▶ [Set of tasks]:
1/ For the forum post on split monomorphisms, decide whether each statement agrees with it: (a) The poster is reading Bland's book "Rings and Their Modules." (b) The poster is currently working through Section 3.3. (c) The poster believed $$f'f$$ was defined on all of $$M$$. For each, answer yes or no and quote the deciding words of the post.
2/ Carry on the forum post on split monomorphisms from the point where it stops.

▶ [Exercise passage]:
MHB Split Monomorphisma .... Bland Definition 3.2.2 & Proposition 3.2.3 ....

[Math Amateur]

I am reading Paul E. Bland's book "Rings and Their Modules" ...

Currently I am focused on Section 3.2 Exact Sequences in $$\text{Mod}_R$$ ... ...

I need some help in order to fully understand Definition 3.2.2 and Proposition 3.2.3 ...

Definition 3.2.2 and Proposition 3.2.3 read as follows:
https://www.physicsforums.com/attachments/8072
In Definition 3.2.2 we read that $$f'f = \text{id}_{M_1}$$ ... ... BUT ... ... I thought that $$f'f$$ was only defined on $$f(M) = \text{Im } f $$ ... ... what then happens to elements $$x \in M$$ that are outside of $$f(M) = \text{Im } f$$ ... ... see Fig. 1 below ...

[Stored data]
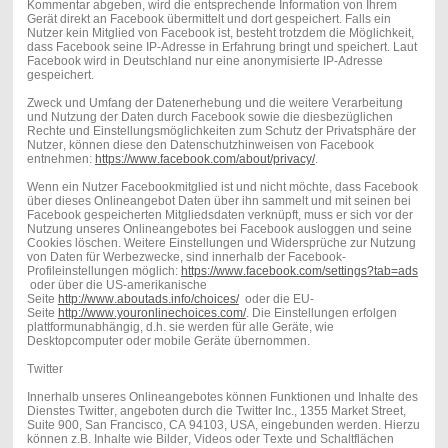
Kommentar abgeben, wird die entsprechende Information von Ihrem
Gerät direkt an Facebook übermittelt und dort gespeichert. Falls ein
Nutzer kein Mitglied von Facebook ist, besteht trotzdem die Möglichkeit,
dass Facebook seine IP-Adresse in Erfahrung bringt und speichert. Laut
Facebook wird in Deutschland nur eine anonymisierte IP-Adresse
gespeichert.
Zweck und Umfang der Datenerhebung und die weitere Verarbeitung
und Nutzung der Daten durch Facebook sowie die diesbezüglichen
Rechte und Einstellungsmöglichkeiten zum Schutz der Privatsphäre der
Nutzer, können diese den Datenschutzhinweisen von Facebook
entnehmen:
https://www.facebook.com/about/privacy/
.
Wenn ein Nutzer Facebookmitglied ist und nicht möchte, dass Facebook
über dieses Onlineangebot Daten über ihn sammelt und mit seinen bei
Facebook gespeicherten Mitgliedsdaten verknüpft, muss er sich vor der
Nutzung unseres Onlineangebotes bei Facebook ausloggen und seine
Cookies löschen. Weitere Einstellungen und Widersprüche zur Nutzung
von Daten für Werbezwecke, sind innerhalb der Facebook-
Profileinstellungen möglich:
https://www.facebook.com/settings?tab=ads
oder über die US-amerikanische
Seite
http://www.aboutads.info/choices/
oder die EU-
Seite
http://www.youronlinechoices.com/
. Die Einstellungen erfolgen
plattformunabhängig, d.h. sie werden für alle Geräte, wie
Desktopcomputer oder mobile Geräte übernommen.
Twitter
Innerhalb unseres Onlineangebotes können Funktionen und Inhalte des
Dienstes Twitter, angeboten durch die Twitter Inc., 1355 Market Street,
Suite 900, San Francisco, CA 94103, USA, eingebunden werden. Hierzu
können z.B. Inhalte wie Bilder, Videos oder Texte und Schaltflächen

▶ [Answer set]:
1/
(a) Yes: "I am reading Paul E. Bland's book "Rings and Their Modules""
(b) No: "Currently I am focused on Section 3.2 Exact Sequences in $$\text{Mod}_R$$"
(c) No: "I thought that $$f'f$$ was only defined on $$f(M) = \text{Im } f $$"

2/
View attachment 8073Note that in the proof of Proposition 3.2.3 we read:" ... ... If $$x \in M$$, then $$f'(x) \in M_1$$ ... ... " But ... how does this work for $$x$$ outside of $$f(M) = \text{Im } f $$ such as $$x$$ shown in Fig. 1 above?
I would be grateful if someone could explain how Definition 3.2.2 "works" ... ...

Peter

 

[GJA]

Hi, Peter.

The condition that needs to occur in order to form the composition $f'f$ (or any function composition) is that $f$'s range must be a subset of $f'$'s domain. Since $f'$ is defined on all of $M$, there is no issue forming $f'f$.

Even when $x\in M-f(M_{1})$, $f'(x)$ still exists because $f'$ is defined on all of $M$.

 

[Math Amateur]

Hi, Peter.

The condition that needs to occur in order to form the composition $f'f$ (or any function composition) is that $f$'s range must be a subset of $f'$'s domain. Since $f'$ is defined on all of $M$, there is no issue forming $f'f$.

Even when $x\in M-f(M_{1})$, $f'(x)$ still exists because $f'$ is defined on all of $M$.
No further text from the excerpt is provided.